Monday, May 16, 2011

EUROPEAN UNION: EU finance ministers commit the rescue of Portugal

The EU finance ministers gave the green light Monday to a rescue plan for Portugal, which provides 78 billion euros in joint loans with the IMF in exchange for austerity.

"The ministers agreed unanimously to grant financial assistance in response to the request of the Portuguese authorities," they announced in a joint statement issued at a meeting in Brussels.

The conditions of the assistance plan had been established at the beginning of the month: the country must receive the Europeans and the International Monetary Fund, amounting to two thirds / one third, 78 billion euros in loans over three years.

In exchange, he must take further austerity measures, restructure and strengthen the capital of its banks, to privatize and reform the health system in particular and the administration, with the goal of clean and replenish public finances.

According to the forecasts so far by the Portuguese government, the public deficit should thus be reduced by 5.9% this year to 3% of Gross Domestic Product (GDP) in 2013.

The program is "ambitious" but "preserves the most vulnerable groups of society," stressed the EU finance ministers on Monday.

He "will tackle the challenges with determination budgetary, financial and structural facing the Portuguese economy" and "will also help restore confidence and protect the financial stability of the euro area," they insist, calling on "all Political Parties (Portuguese) to ensure a rigorous application and fast program.

After resisting for several months of pressure from financial markets, Portugal in April became the third country in the euro area to seek external financial assistance.

Before him, he had to put up last year of rescue for Greece (110 billion) and Ireland (85 billion).

Green light finance ministers seemed acquired after the announcement last week from the support of Finland, hitherto uncertain.

The True Finns, a right wing nationalist who won 19% of the votes in the elections of April 17, had in fact repeatedly stated their opposition to assistance to Portugal.But they finally decided to join the government.

Finland is one of six countries in the euro area receiving the highest possible credit rating on its ability to repay its debts (AAA), making it a crucial partner for the bailouts in Europe.
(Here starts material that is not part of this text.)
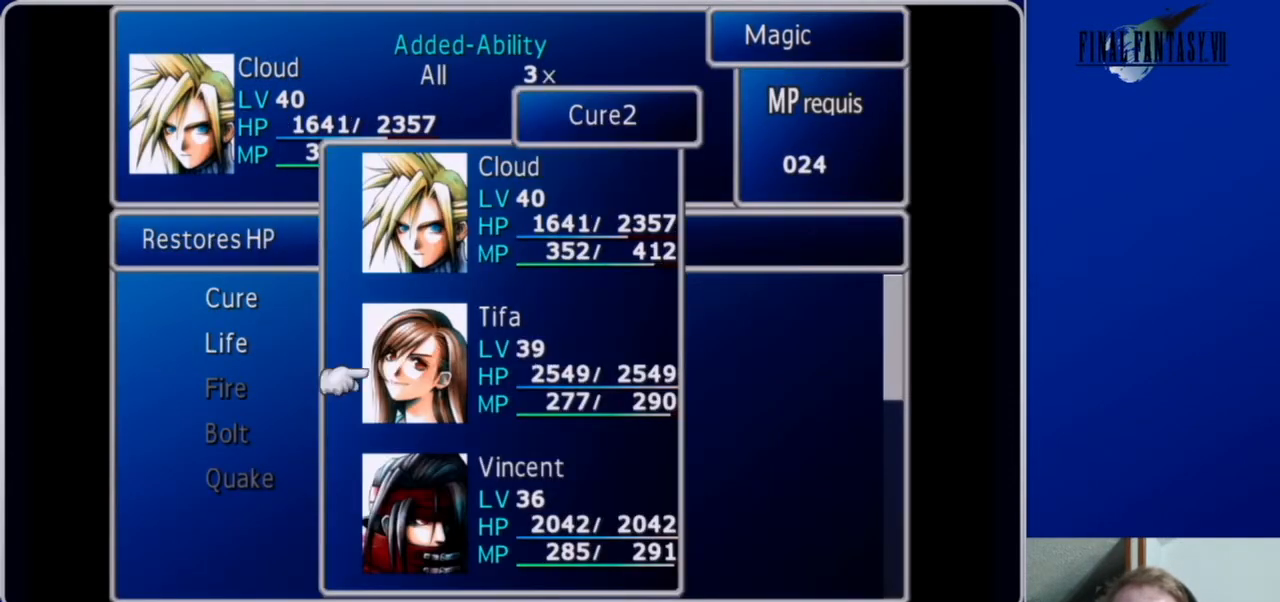
{"buttons": [], "left_stick": "center", "right_stick": "center", "events": [[300, "A", "down"], [400, "A", "up"]]}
The Joint Ministerial Statement also includes a condition imposed by the Helsinki agreement, namely that "the Portuguese authorities will seek to encourage private investors to maintain their exposure" in the country, "based on voluntary ".

Even before the implementation of internationally austerity measures taken so far by Lisbon to try to calm the markets, lower wages and increase in VAT in particular, have made the plunge into recession Portugal where he was released in late 2009 .

The Portuguese GDP shrank by 0.7% in the first quarter, having already fallen 0.6% the previous quarter, according to statistics released last week.

The Portuguese Minister of Finance had said in early May that the new measures related to international aid plan could lead to economic contraction of 2% in 2011 and 2012, an upturn is expected only in 2013.